Cliff Kelly: You have got Israel getting more money from this government than all 54 of the African nations combined.

Maria Pappas: I have lived in Israel. I have worked with the Arabs and the Israelis in Israel. I want to speak on that.

Kelly: I have been there 12 times…

Pappas: The vast majority of Israelis and Arabs don’t want this to continue… this is the extreme right and the extreme left

Kelly: Well, what the Israelis ought to do then is kick the Likud out.

Pappas: How do you do it? You are outnumbered.

Kelly: Who is outnumbered?

Pappas: In terms of fighting with the Likud.

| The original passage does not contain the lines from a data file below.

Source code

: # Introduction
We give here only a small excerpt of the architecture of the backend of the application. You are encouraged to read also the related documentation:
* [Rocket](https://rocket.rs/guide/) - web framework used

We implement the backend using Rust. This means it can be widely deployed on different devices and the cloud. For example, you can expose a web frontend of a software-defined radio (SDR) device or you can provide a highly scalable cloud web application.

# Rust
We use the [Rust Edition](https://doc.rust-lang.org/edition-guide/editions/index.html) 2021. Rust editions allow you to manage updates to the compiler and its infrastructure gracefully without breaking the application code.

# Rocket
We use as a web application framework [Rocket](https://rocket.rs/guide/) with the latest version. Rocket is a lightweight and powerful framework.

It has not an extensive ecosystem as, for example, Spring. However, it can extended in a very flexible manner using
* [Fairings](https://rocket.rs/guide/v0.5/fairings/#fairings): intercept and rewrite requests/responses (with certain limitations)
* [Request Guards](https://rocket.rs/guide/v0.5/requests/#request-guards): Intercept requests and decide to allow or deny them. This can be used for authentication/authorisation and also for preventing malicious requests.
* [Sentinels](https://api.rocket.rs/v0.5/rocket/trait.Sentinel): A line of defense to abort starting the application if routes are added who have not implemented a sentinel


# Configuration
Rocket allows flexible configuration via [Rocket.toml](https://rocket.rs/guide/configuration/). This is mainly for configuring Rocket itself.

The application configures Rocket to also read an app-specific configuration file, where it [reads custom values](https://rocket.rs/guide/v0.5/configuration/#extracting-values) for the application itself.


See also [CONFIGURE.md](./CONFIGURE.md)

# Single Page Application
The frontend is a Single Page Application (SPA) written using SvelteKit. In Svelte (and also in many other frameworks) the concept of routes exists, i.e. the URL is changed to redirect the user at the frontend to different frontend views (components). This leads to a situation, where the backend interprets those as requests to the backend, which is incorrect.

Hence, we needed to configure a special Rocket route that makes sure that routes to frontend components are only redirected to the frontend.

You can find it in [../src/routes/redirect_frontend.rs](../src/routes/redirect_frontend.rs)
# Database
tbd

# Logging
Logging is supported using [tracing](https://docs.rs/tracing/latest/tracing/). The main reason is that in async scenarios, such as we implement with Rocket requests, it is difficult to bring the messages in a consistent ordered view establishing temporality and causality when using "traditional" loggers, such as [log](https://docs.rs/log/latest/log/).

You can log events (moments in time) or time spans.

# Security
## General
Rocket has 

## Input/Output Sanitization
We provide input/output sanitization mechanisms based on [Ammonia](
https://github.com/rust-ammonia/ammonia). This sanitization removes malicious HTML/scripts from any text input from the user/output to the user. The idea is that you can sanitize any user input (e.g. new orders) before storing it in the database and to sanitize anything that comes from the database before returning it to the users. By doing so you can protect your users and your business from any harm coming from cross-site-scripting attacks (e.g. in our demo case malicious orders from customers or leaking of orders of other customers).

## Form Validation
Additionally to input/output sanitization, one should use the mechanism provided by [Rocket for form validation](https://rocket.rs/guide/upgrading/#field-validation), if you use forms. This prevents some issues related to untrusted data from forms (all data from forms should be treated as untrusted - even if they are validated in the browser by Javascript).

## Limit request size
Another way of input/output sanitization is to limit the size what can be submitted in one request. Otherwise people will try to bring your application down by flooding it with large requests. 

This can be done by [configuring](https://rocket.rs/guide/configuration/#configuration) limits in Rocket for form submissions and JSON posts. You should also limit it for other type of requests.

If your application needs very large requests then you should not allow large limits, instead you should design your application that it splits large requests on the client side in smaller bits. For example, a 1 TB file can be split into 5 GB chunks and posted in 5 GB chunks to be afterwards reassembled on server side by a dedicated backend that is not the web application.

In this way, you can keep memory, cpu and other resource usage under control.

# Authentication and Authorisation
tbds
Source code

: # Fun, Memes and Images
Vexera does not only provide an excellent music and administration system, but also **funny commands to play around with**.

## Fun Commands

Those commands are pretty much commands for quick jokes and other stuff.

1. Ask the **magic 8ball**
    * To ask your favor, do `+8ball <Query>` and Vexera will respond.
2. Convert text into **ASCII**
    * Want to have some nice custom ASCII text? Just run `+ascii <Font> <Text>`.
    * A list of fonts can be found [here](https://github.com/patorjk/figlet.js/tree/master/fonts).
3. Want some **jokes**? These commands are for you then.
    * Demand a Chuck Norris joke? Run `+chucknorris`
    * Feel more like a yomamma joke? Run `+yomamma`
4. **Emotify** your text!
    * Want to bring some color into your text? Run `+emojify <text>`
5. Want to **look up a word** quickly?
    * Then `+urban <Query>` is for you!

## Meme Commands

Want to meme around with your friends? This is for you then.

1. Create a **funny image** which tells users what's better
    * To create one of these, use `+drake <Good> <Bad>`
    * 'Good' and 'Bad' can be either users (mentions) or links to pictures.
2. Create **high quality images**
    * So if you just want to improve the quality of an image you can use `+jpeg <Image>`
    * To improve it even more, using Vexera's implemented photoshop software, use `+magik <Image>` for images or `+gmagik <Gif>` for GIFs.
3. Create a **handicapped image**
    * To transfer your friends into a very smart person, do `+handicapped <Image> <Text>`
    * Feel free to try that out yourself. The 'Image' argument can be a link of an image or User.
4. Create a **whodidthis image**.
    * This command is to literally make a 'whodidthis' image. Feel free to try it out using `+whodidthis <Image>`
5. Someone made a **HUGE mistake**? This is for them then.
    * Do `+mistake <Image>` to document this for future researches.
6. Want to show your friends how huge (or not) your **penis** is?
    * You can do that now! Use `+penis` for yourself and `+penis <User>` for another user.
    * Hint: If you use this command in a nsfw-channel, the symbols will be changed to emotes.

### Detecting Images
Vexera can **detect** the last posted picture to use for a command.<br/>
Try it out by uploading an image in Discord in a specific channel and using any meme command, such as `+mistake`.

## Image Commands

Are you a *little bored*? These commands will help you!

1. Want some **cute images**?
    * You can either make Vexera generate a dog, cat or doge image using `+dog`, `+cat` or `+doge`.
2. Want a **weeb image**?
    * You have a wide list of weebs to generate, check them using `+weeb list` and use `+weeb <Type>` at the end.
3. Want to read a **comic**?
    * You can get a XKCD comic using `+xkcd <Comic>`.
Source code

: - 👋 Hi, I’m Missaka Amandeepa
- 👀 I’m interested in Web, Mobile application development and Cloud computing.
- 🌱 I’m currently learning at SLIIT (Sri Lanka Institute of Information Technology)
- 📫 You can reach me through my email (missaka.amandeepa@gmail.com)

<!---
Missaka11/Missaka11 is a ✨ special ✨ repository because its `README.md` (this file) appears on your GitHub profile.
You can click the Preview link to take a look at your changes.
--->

Kelly: Well, they weren’t. Labor has been in power in Israel much longer than the Likud has. And, they almost had a chance with Rabin. You know, when Rabin was there, they would have had peace—that is why he was assassinated. And, you know who killed him: A Jew.

Gery Chico: Oh yeah.

Kelly: A Jew. A Jew killed him. Rabin. They would have had peace because he had the capacity to do that. Having been a soldier and an engineer of the velvet glove. I mean this guy was a-

Pappas: I think you need a President who is as close to the personality of Clinton to put the deal together.

Chico: Yeah,

Pappas: That’s what I think

Chico: [President] Carter?

Pappas: But, this administration is not on that track.

Chico: Clinton was working on it until the day he left office.

Kelly: This administration is totally for Israel. I mean they don’t give a sh_ _ about Palestinians.

Joyce Washington: [Laughter]

Chico: Well, actually, they took the first year off.

Kelly: That’s right. And [they] condemned Clinton for spending all that time on it. They didn’t do anything. So, what is going on now? They are building that damn fence. With your money. With your money.

Washington: It doesn’t make any sense.

Kelly: It makes sense to the Likud.

Washington: The farmers can’t even get over to their land. They split this fence right down the middle.

Kelly: Sharon’s idea of – Listen, [pointing at Maria Pappas], have you ever been in the Knesset? Have you ever been in the Knesset? Okay, well, did you see on the wall? Did you see on the wall what it says?

Pappas: No, what?

Chico: What does it say?

Kelly: From the Nile to the Euphrates. The Israel constitution is the only one I know of that has no boundaries. One of the first things you do in a constitution is you describe what the boundaries of the jurisdiction is. They don’t have –- from the Nile to the Euphrates. What the Fu_ _does that mean?
Sh _ _!

Washington: [Laughter] We got him on tape. We got him on tape. We got him on tape again.

Pappas: Excuse me. Excuse me. Is that one of those bleeps, like that Globe—

Kelly: There ain’t no bleeps on this show.
A discussion during a break in Cliff Kelly’s show on WVON- 1450 AM Radio, February 27, 2004 and as is being cablecast this week in the suburbs on “Public Affairs.”